Stepwise regression: A method used in multiple regression studies that fits each independent variable one by one with the variable that accounts for most of the variation in the dependent variable being added at each step.

Stratified random sample: A sample from a population separated into relatively homogeneous groups (strata), from which subsets of the sample are drawn at random.

Survey: The process of collecting data from a sample drawn from a population with the purpose of making inferences about the population.

Treatment: Used in experimental design to define a treatment administered to a set of units.

t-statistic (t): The difference in sample means divided by standard error of difference between sample means.

t-test or Student's t-test: A parametric test for assessing the significance between two means.

Two-way ANOVA: An analysis of variance that involves two sets of factors or treatments.

Type I error: The error associated with rejecting the null hypothesis when it is true.

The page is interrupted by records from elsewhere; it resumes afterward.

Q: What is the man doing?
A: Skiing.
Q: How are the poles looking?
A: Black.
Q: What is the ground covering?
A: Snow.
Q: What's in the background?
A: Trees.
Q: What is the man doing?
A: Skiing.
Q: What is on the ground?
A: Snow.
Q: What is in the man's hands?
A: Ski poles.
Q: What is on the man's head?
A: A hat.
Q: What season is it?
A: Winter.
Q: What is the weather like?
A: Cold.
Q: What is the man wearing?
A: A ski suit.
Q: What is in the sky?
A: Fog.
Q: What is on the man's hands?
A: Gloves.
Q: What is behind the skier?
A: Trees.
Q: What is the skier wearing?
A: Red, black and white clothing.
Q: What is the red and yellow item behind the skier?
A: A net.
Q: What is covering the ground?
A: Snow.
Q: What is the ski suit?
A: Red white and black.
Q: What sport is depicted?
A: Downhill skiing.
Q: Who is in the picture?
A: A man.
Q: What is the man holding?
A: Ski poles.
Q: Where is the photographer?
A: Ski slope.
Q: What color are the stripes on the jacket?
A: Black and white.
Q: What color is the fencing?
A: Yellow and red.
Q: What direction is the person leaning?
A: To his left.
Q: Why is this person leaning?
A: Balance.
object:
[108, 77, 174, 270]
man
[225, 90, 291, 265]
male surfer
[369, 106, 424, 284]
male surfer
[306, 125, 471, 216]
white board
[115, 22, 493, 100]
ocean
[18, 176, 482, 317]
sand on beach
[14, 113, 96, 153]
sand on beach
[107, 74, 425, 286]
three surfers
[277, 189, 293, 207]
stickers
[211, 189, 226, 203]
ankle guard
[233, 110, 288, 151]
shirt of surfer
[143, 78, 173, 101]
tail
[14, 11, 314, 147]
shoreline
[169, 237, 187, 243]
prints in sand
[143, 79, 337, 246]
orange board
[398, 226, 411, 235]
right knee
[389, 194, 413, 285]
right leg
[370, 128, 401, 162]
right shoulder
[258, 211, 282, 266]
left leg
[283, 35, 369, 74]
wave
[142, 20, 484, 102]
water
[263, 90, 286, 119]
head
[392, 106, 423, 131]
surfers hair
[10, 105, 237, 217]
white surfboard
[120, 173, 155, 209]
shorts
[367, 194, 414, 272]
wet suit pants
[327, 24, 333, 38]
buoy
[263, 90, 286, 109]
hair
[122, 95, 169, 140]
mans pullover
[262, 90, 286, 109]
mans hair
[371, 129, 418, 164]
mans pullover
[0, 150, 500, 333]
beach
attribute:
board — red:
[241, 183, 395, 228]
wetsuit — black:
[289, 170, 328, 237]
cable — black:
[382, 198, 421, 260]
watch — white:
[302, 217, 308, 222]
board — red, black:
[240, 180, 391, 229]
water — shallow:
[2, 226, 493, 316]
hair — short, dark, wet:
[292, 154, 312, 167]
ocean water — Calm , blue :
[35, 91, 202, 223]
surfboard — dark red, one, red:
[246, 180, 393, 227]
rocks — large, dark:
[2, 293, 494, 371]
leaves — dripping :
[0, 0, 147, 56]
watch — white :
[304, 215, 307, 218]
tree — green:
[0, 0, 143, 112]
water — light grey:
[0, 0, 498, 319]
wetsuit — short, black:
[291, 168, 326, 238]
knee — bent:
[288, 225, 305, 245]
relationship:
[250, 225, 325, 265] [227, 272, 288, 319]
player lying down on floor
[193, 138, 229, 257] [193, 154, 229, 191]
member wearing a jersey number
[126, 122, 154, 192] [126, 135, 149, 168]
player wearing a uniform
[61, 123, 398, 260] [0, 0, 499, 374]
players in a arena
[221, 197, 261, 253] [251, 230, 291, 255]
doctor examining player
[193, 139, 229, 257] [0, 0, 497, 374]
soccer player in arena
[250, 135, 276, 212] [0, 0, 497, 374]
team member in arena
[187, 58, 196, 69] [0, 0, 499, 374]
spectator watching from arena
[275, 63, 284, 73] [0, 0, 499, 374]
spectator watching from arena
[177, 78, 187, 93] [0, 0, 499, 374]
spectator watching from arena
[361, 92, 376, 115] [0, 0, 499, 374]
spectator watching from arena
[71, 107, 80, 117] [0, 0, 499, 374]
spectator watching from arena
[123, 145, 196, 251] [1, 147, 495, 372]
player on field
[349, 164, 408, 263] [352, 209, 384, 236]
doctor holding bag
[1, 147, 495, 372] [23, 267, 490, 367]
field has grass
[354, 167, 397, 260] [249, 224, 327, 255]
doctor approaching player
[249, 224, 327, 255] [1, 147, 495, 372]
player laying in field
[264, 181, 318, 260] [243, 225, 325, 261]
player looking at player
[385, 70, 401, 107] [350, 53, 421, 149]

Type II error: The error associated with accepting the null hypothesis when it is false.

Variable (Variate) : A value or measurement that varies among experimental units.

Variance: A measure of variability of data. It is the square of the standard deviation.

Variance ratio: The ratio obtained by dividing the mean square representing the association with a parameter in the model divided by residual mean square

Wald test: A test similar to an F-test but based on the method of maximum likelihood and commonly used for assessing the statistical significance of parameters in a mixed model.

Wilcoxon test: A non-parametric significance test analogous to a paired t-test.